Ladies, did you think we were done dissecting our bodies for the presence of certain quirks invented by the internet? We’ve been through the thigh gap and the bikini bridge and now, we are now being asked if we have yet another random body feature we have no control over. Brace yourselves, this one’s a doozy. It’s called the thighbrow and it’s taking social media by storm. Honestly, I can’t even. Who has time to sit around and think about this nonsense? Oh, yeah. The Kardashians.
#Thighbrow can be linked back to Elle, who put out a slideshow of seven images with a headline asking the most important question of our time: “Are Thighbrows the New Thighgap?” and oh sweet Jesus, why is this a thing? Is this life? Can we just stop with finding more reasons to pick at women’s bodies and decide who’s trending and who’s not because of how their fat is distributed? Sorry, I should probably explain what this even is before my rant continues. Real quick, go find a Jane Fonda-style 1980’s super-highcut bathing suit or leotard. Can’t find one? Whatever, go nude or wear a thong. Now, sit on your knees and lean forward slightly. If you have the thighbrow, it should look something like this:
Does the flesh at the tops of your thighs make sexy, winking, eyebrows a la the Kardashian sisters? God, who even cares. Mine look like thigh fat because that’s what it is. As moms, we do not have time for this shit and we doubt most of you’ve even noticed this “trend.” However, there are some “mom bod” hashtags we should get trending because our eyebrows may not be #onfleek, but our chin hair #needsplucking:
#Fupa– So many of us suffer from this common post-birth phenomenon. The Fat Upper Pussy Area. Can we please get this trending so I can stop self-consciously gazing at my bikni’d self wondering if anyone is judging my post-motherhood, fatter vagina? Fupas unite!

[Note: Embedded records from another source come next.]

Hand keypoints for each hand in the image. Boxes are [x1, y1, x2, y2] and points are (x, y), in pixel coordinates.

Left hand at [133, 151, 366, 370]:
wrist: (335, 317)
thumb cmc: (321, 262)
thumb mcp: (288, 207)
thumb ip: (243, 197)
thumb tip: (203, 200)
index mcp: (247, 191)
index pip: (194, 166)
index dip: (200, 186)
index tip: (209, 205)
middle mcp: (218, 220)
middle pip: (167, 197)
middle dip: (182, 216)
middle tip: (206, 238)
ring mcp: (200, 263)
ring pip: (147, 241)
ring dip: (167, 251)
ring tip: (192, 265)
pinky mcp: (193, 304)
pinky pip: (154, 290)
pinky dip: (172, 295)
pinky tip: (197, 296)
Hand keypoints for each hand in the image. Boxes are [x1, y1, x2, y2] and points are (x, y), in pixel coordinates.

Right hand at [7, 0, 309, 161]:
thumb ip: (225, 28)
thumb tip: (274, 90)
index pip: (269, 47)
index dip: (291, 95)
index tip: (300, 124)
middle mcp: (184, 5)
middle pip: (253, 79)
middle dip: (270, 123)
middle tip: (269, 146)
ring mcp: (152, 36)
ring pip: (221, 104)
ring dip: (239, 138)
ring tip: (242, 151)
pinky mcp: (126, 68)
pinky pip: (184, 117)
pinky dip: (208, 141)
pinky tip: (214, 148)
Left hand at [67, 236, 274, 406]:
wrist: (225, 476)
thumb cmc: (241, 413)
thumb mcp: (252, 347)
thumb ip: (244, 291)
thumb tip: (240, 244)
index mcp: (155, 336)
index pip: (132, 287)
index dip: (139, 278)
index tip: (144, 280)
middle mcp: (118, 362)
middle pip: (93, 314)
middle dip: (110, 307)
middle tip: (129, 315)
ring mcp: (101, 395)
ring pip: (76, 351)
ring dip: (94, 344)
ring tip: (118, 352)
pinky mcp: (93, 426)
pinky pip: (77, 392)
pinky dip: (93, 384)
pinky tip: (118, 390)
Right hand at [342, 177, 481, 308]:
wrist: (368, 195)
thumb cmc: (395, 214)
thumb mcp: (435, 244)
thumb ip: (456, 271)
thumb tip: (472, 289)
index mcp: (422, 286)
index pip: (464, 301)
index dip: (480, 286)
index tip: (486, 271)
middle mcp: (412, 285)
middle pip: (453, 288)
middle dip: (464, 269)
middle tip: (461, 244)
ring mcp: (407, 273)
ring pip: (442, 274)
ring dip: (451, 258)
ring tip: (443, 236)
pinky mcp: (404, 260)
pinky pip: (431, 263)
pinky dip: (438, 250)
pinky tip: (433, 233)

#PoopNail– All you moms changing diapers and not noticing you got a little something under your fingernail? Have we got the hashtag for you. Wear that #poopnail with pride until you notice it later and promptly, set your hand on fire. Because for the love of God, it’s another person’s POOP.
#PukeHair– Your baby has reflux and since you can’t take 14 showers every day (let’s face it, if you manage to take ONE it’s a banner day) let’s all embrace the crusty, dried-on puke in our hair. It’s up to us to make #pukehair a thing, you guys. Maybe if we take a photo of a #pukehair mom model sunning her #pukehair on a yacht it would gain more traction on social media.

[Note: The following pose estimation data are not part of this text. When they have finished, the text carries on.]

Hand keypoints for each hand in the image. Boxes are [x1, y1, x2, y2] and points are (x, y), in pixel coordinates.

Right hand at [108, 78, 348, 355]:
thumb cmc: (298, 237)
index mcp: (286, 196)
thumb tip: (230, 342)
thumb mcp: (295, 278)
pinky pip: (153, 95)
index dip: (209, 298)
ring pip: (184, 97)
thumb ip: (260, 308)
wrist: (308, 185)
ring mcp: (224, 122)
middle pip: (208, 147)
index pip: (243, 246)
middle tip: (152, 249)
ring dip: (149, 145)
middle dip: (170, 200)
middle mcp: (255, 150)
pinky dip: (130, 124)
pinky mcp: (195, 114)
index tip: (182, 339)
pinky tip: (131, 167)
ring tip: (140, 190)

#MilkStain– Whether you have a baby on breastmilk or formula, chances are, you go out in public with milk on you from time to time. Or, all the time. I was trying to give you the benefit of the doubt, here. Let’s make it cool to have milk on your shirt. It’s going to be there anyway, may as well be a thing.
#FancyLeggings– Awwww, yesss. Your big night out with your husband, away from the kids. But you’re still not back to pre-baby weight and fuck pants with buttons, so #fancyleggings it is. With a blousy top draping over the waistband, they almost look like real pants! You are the fleekiest of the fleek.
#YesterdaysEyeliner– I can’t be the only one sporting this trend every now and again. Didn’t wash your face before passing out cold last night? Have an appointment with the baby’s hot pediatrician today? Only #yesterdayseyeliner will do. It’s a time-saver, an eye-liner saver and let’s face it — you have no choice anyway because you woke up too late to shower since of course, TODAY is the morning the baby finally didn’t wake you at 5am. God dammit all to hell.